── Input for this task ──

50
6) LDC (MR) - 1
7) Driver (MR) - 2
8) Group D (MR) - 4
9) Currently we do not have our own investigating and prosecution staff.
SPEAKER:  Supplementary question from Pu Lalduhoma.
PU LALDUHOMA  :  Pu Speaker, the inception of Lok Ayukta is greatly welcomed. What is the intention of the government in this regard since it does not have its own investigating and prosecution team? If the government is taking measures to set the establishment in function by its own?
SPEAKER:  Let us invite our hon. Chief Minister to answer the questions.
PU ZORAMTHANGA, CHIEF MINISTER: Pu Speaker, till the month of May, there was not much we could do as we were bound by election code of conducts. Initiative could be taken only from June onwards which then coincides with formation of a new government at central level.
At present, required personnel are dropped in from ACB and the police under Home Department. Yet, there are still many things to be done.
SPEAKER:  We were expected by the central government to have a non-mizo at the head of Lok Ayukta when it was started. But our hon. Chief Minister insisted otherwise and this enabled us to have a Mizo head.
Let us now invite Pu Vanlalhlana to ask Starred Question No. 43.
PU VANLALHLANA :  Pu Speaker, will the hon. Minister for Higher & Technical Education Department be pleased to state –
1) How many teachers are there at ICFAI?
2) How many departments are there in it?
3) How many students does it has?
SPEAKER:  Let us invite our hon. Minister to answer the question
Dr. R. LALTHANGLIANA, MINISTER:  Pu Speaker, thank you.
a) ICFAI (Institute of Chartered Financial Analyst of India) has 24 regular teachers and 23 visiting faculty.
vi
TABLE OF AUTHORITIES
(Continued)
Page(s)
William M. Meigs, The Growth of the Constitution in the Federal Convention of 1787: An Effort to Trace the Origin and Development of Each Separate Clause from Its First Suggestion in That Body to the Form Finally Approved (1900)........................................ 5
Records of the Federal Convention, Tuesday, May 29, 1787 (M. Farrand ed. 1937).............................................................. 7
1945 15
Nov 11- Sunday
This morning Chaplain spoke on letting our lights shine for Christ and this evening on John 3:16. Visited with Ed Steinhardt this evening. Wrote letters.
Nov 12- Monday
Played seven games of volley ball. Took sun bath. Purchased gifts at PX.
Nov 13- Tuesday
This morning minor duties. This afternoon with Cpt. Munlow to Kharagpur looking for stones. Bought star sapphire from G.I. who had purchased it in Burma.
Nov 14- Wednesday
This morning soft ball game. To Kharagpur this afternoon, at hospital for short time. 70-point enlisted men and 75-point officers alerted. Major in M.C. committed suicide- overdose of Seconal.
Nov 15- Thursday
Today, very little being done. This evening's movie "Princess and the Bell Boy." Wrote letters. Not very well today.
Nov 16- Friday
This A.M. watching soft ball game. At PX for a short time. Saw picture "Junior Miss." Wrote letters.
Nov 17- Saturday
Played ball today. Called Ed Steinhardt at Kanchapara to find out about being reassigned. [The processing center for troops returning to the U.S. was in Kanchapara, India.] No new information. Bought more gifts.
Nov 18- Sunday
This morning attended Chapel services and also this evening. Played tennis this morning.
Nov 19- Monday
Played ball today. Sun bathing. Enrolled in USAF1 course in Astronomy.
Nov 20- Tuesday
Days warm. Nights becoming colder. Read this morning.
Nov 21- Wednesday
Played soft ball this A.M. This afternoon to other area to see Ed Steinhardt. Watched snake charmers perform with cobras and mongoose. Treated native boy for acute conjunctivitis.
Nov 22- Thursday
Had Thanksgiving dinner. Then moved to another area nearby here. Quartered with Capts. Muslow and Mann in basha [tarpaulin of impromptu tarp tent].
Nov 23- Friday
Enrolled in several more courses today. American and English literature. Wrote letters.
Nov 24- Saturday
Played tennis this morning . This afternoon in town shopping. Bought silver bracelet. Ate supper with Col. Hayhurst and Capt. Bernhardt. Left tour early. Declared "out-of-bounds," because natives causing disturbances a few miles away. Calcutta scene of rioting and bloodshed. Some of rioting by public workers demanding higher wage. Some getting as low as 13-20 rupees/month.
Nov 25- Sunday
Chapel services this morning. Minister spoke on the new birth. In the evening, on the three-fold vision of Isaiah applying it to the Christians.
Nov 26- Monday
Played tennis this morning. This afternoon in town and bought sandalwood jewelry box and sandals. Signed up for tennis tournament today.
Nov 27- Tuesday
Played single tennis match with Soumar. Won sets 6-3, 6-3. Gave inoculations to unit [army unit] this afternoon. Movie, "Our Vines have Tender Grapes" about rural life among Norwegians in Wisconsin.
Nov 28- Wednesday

───

**About this task**
Copy out exactly the lines from the one containing "Played tennis this morning. This" through the last line above, keeping both end lines.

**Answer section**
Played tennis this morning. This afternoon in town and bought sandalwood jewelry box and sandals. Signed up for tennis tournament today.
Nov 27- Tuesday
Played single tennis match with Soumar. Won sets 6-3, 6-3. Gave inoculations to unit [army unit] this afternoon. Movie, "Our Vines have Tender Grapes" about rural life among Norwegians in Wisconsin.
Nov 28- Wednesday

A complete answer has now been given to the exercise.